**** Study material ****

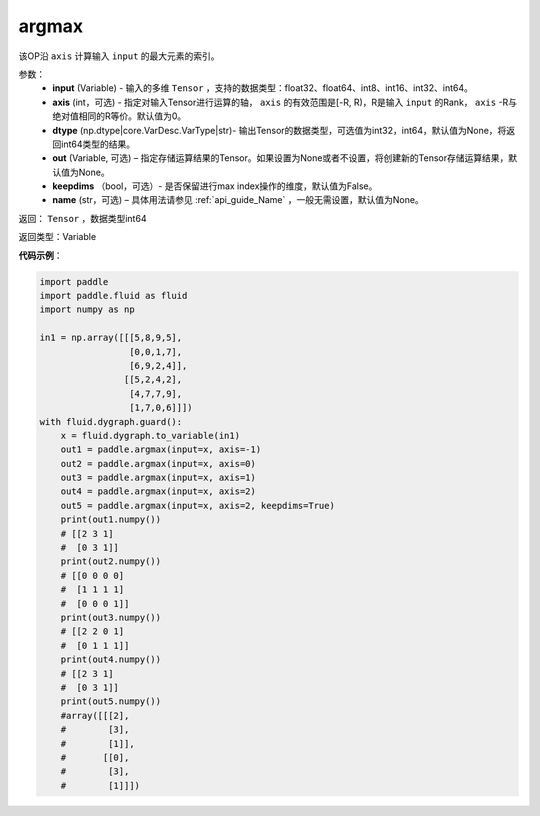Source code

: .. _cn_api_tensor_argmax:

argmax
-------------------------------

.. py:function:: paddle.argmax(input, axis=None, dtype=None, out=None, keepdims=False, name=None)


该OP沿 ``axis`` 计算输入 ``input`` 的最大元素的索引。

参数：
    - **input** (Variable) - 输入的多维 ``Tensor`` ，支持的数据类型：float32、float64、int8、int16、int32、int64。
    - **axis** (int，可选) - 指定对输入Tensor进行运算的轴， ``axis`` 的有效范围是[-R, R)，R是输入 ``input`` 的Rank， ``axis`` -R与绝对值相同的R等价。默认值为0。
    - **dtype** (np.dtype|core.VarDesc.VarType|str)- 输出Tensor的数据类型，可选值为int32，int64，默认值为None，将返回int64类型的结果。
    - **out** (Variable, 可选) – 指定存储运算结果的Tensor。如果设置为None或者不设置，将创建新的Tensor存储运算结果，默认值为None。
    - **keepdims** （bool，可选）- 是否保留进行max index操作的维度，默认值为False。
    - **name** (str，可选) – 具体用法请参见 :ref:`api_guide_Name` ，一般无需设置，默认值为None。

返回： ``Tensor`` ，数据类型int64

返回类型：Variable

**代码示例**：

.. code-block:: python

    import paddle
    import paddle.fluid as fluid
    import numpy as np

    in1 = np.array([[[5,8,9,5],
                     [0,0,1,7],
                     [6,9,2,4]],
                    [[5,2,4,2],
                     [4,7,7,9],
                     [1,7,0,6]]])
    with fluid.dygraph.guard():
        x = fluid.dygraph.to_variable(in1)
        out1 = paddle.argmax(input=x, axis=-1)
        out2 = paddle.argmax(input=x, axis=0)
        out3 = paddle.argmax(input=x, axis=1)
        out4 = paddle.argmax(input=x, axis=2)
        out5 = paddle.argmax(input=x, axis=2, keepdims=True)
        print(out1.numpy())
        # [[2 3 1]
        #  [0 3 1]]
        print(out2.numpy())
        # [[0 0 0 0]
        #  [1 1 1 1]
        #  [0 0 0 1]]
        print(out3.numpy())
        # [[2 2 0 1]
        #  [0 1 1 1]]
        print(out4.numpy())
        # [[2 3 1]
        #  [0 3 1]]
        print(out5.numpy())
        #array([[[2],
        #        [3],
        #        [1]],
        #       [[0],
        #        [3],
        #        [1]]])
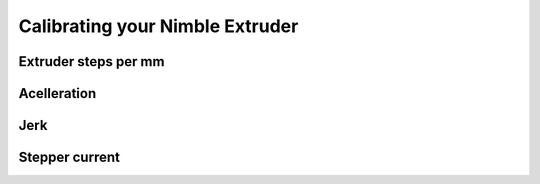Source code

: .. Zesty Technology documentation master file, created by
   sphinx-quickstart on Tue Apr 25 13:45:35 2017.
   You can adapt this file completely to your liking, but it should at least
   contain the root `toctree` directive.

Calibrating your Nimble Extruder
==================================

Extruder steps per mm
-----------------------

Acelleration
--------------

Jerk
------

Stepper current
-----------------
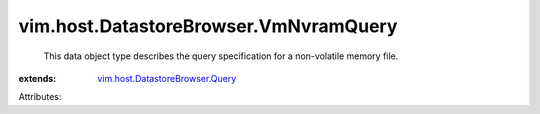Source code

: .. _vim.host.DatastoreBrowser.Query: ../../../vim/host/DatastoreBrowser/Query.rst


vim.host.DatastoreBrowser.VmNvramQuery
======================================
  This data object type describes the query specification for a non-volatile memory file.
:extends: vim.host.DatastoreBrowser.Query_

Attributes:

****

[Work order] Each entry above should be given again exactly, with its pictures omitted.

[Solution below]
Source code

: .. _cn_api_tensor_argmax:

argmax
-------------------------------

.. py:function:: paddle.argmax(input, axis=None, dtype=None, out=None, keepdims=False, name=None)


该OP沿 ``axis`` 计算输入 ``input`` 的最大元素的索引。

参数：
    - **input** (Variable) - 输入的多维 ``Tensor`` ，支持的数据类型：float32、float64、int8、int16、int32、int64。
    - **axis** (int，可选) - 指定对输入Tensor进行运算的轴， ``axis`` 的有效范围是[-R, R)，R是输入 ``input`` 的Rank， ``axis`` -R与绝对值相同的R等价。默认值为0。
    - **dtype** (np.dtype|core.VarDesc.VarType|str)- 输出Tensor的数据类型，可选值为int32，int64，默认值为None，将返回int64类型的结果。
    - **out** (Variable, 可选) – 指定存储运算结果的Tensor。如果设置为None或者不设置，将创建新的Tensor存储运算结果，默认值为None。
    - **keepdims** （bool，可选）- 是否保留进行max index操作的维度，默认值为False。
    - **name** (str，可选) – 具体用法请参见 :ref:`api_guide_Name` ，一般无需设置，默认值为None。

返回： ``Tensor`` ，数据类型int64

返回类型：Variable

**代码示例**：

.. code-block:: python

    import paddle
    import paddle.fluid as fluid
    import numpy as np

    in1 = np.array([[[5,8,9,5],
                     [0,0,1,7],
                     [6,9,2,4]],
                    [[5,2,4,2],
                     [4,7,7,9],
                     [1,7,0,6]]])
    with fluid.dygraph.guard():
        x = fluid.dygraph.to_variable(in1)
        out1 = paddle.argmax(input=x, axis=-1)
        out2 = paddle.argmax(input=x, axis=0)
        out3 = paddle.argmax(input=x, axis=1)
        out4 = paddle.argmax(input=x, axis=2)
        out5 = paddle.argmax(input=x, axis=2, keepdims=True)
        print(out1.numpy())
        # [[2 3 1]
        #  [0 3 1]]
        print(out2.numpy())
        # [[0 0 0 0]
        #  [1 1 1 1]
        #  [0 0 0 1]]
        print(out3.numpy())
        # [[2 2 0 1]
        #  [0 1 1 1]]
        print(out4.numpy())
        # [[2 3 1]
        #  [0 3 1]]
        print(out5.numpy())
        #array([[[2],
        #        [3],
        #        [1]],
        #       [[0],
        #        [3],
        #        [1]]])
Source code

: .. Zesty Technology documentation master file, created by
   sphinx-quickstart on Tue Apr 25 13:45:35 2017.
   You can adapt this file completely to your liking, but it should at least
   contain the root `toctree` directive.

Calibrating your Nimble Extruder
==================================

Extruder steps per mm
-----------------------

Acelleration
--------------

Jerk
------

Stepper current
-----------------
Source code

: .. _vim.host.DatastoreBrowser.Query: ../../../vim/host/DatastoreBrowser/Query.rst


vim.host.DatastoreBrowser.VmNvramQuery
======================================
  This data object type describes the query specification for a non-volatile memory file.
:extends: vim.host.DatastoreBrowser.Query_

Attributes:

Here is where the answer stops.